I have done the same with Reunion.

But first, here’s an example of what I mean:



Wank – 8
Wanker – 4
Wanking – 15
Christ – 13
Jesus – 44
Church – 37
Salt – 36
Love – 36
Laugh – 60

So, rather, as some have claimed, that it is a book about a boy obsessed with masturbation, it would seem, on the evidence, that it is more a story about Jesus, church and a laugh filled love of salt.

My old mate, Roy Piggott, who runs the visitors’ centre in Manjimup sent me this email:
In my word count I found Jack mentioned 372 times, so I actually thought it was a story about car maintenance.

Oh, by the way, I ran a count of THEs in both books: Reunion - 4248; Boy on a Wire – 2694. There you have it, no doubt about it, Reunion is THE book.

Lifesavers – 7
Sex – 5
Hate – 5
Potatoes – 1
Refugees – 3
Albany – 3
Drowned – 6
Afghanistan – 4
Crime - 6
Fish – 9
Love – 20
Help – 34
Bed – 46
Reunion – 52

There you go, rather, as at least one reader has suggested, than a book about mean spirited surf lifesavers, it is more a tale about love and help to bed for a reunion.

Bruce, thank you for asking me to talk tonight. It has been a pleasure and an honour.

Now, the rest of you, readers, buy it up, get Bruce to sign it and tomorrow morning let’s all meet for breakfast down at Cottesloe SLC and heckle the older surf lifesavers as they creak and grown their way down to the water’s edge.

Tuesday, April 16, 2013

What and how are you reading?



It’s an odd thing, reading. It should be quite simple, but it isn’t. There’s so much going on when you run your eyes over a page and not all of it has to do with what is on the page, or what the writer intended that you take from the page.

For example, I wrote a book called Boy on a Wire. I thought it was quite a simple tale about bullying, loss of faith and heavy metal poisoning, set mainly in a boarding school and a small country town. And yet I have lost count of the number of people who said told me it is tale of a masturbating boy.

In order to help myself understand this reading I ran a word search on the book.
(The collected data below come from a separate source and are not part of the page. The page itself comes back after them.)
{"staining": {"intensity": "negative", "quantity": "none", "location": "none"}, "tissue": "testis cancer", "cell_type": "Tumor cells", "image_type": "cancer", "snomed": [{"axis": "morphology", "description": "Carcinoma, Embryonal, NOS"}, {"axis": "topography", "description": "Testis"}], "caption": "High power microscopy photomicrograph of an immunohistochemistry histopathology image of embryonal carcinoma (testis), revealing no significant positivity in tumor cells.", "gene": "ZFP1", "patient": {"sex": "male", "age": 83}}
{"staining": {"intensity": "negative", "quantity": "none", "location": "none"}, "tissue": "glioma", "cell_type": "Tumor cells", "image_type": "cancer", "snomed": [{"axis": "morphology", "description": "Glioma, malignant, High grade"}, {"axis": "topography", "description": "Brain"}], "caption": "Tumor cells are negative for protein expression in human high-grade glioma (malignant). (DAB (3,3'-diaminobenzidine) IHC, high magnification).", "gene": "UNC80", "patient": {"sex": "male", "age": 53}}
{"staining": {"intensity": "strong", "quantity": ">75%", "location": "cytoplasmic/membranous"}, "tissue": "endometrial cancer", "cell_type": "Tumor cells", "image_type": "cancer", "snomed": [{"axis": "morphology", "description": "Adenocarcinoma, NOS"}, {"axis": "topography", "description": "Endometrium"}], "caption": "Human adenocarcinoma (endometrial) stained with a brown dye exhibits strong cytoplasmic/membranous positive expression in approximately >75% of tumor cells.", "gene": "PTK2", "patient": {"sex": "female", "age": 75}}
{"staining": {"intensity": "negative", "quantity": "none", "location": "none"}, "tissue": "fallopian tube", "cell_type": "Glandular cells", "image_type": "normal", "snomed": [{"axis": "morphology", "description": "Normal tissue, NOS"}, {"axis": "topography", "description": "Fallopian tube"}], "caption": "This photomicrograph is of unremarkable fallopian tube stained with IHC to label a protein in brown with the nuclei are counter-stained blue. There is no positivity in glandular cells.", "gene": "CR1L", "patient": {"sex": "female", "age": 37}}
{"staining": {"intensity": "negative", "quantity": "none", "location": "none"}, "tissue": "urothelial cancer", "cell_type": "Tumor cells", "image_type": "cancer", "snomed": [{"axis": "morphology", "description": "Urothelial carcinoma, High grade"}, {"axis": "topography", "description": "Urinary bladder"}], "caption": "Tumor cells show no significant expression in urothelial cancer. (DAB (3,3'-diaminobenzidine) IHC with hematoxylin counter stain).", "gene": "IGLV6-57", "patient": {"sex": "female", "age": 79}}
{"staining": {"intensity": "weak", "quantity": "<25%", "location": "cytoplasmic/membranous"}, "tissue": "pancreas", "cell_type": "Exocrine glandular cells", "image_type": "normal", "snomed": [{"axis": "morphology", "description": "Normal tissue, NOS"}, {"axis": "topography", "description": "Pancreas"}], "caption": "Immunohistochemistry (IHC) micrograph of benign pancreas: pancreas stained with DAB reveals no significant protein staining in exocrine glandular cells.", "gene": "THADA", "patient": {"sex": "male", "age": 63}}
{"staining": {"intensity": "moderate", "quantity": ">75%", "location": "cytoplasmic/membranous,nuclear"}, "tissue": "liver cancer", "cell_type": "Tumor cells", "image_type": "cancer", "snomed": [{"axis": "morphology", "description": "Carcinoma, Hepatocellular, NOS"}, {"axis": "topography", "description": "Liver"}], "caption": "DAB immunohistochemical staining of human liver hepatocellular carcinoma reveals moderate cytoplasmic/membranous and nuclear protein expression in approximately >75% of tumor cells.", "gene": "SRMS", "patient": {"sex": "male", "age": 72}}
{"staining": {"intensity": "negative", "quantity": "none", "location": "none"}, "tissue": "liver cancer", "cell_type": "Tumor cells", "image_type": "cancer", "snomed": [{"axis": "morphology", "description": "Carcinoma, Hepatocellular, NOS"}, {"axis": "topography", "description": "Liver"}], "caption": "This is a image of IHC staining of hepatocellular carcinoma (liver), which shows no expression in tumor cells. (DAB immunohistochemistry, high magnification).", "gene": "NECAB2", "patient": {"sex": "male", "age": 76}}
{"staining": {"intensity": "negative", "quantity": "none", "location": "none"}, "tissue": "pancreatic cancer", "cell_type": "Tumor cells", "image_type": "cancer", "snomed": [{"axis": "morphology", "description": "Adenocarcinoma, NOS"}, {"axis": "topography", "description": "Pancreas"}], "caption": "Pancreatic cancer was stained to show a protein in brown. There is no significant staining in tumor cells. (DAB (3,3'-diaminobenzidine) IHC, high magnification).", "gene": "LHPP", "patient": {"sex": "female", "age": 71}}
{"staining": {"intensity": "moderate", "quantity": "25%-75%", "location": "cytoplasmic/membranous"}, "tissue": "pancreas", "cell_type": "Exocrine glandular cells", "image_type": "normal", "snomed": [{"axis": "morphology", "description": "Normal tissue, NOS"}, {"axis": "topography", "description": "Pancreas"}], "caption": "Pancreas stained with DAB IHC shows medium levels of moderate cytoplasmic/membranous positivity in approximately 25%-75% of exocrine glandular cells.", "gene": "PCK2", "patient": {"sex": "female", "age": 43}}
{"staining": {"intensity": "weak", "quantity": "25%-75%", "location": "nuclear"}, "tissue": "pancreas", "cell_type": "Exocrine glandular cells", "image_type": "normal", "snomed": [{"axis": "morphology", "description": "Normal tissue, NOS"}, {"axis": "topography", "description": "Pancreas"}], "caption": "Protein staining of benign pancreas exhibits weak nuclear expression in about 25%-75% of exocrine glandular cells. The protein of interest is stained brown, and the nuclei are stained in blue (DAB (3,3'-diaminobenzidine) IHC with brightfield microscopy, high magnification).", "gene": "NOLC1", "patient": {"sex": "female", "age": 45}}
Here’s the result:

Rotary - 10
Wank – 8, Wanker – 4, Wanking – 15
Christ – 13, Jesus – 44, Church – 37
Shit – 31, fuck – 22
Salt – 36
Love – 36
Laugh – 60, laughter – 4, laughing – 20

On this evidence, the book is much more a story about Jesus, church and a laugh filled love of salt.
I also ran a word count on my second novel, To the Highlands.

Wank – 7, wanker – 5, wanking – 2
Sweat – 8, Lizard – 36, Sex – 33
Salt – 29
Racist – 23
Hate – 13, Love – 51
Men – 50, Women – 27
White – 69, Black – 49
Pissed – 38, drunk – 13,
Rotary – 5, Rotarian – 4
Sweet potato – 7
Bank Johnny – 14
Shit – 77
Fuck – 157
Laugh – 116, Laughter – 5, laughing – 18

This is a quite a different book with a "shit" and "fuck" blow-out and one with a few more “laughs”, yet roughly the same amount of “laughter” and “laughing”. One reviewer wrote that this book was full of "sweat" and "sex". Clearly missing the drunkenness, the race issues and the "love"

Fascinating that any book can be read in so many different ways, even by the same reader in different settings, or at different stages of a life.

I have found and ordered a book called The Psychology of Reading and will post again after I have read it, with great care, deliberation, and with as much awareness as I can muster, given I will be reading about the psychology of a process while engaged in that very process.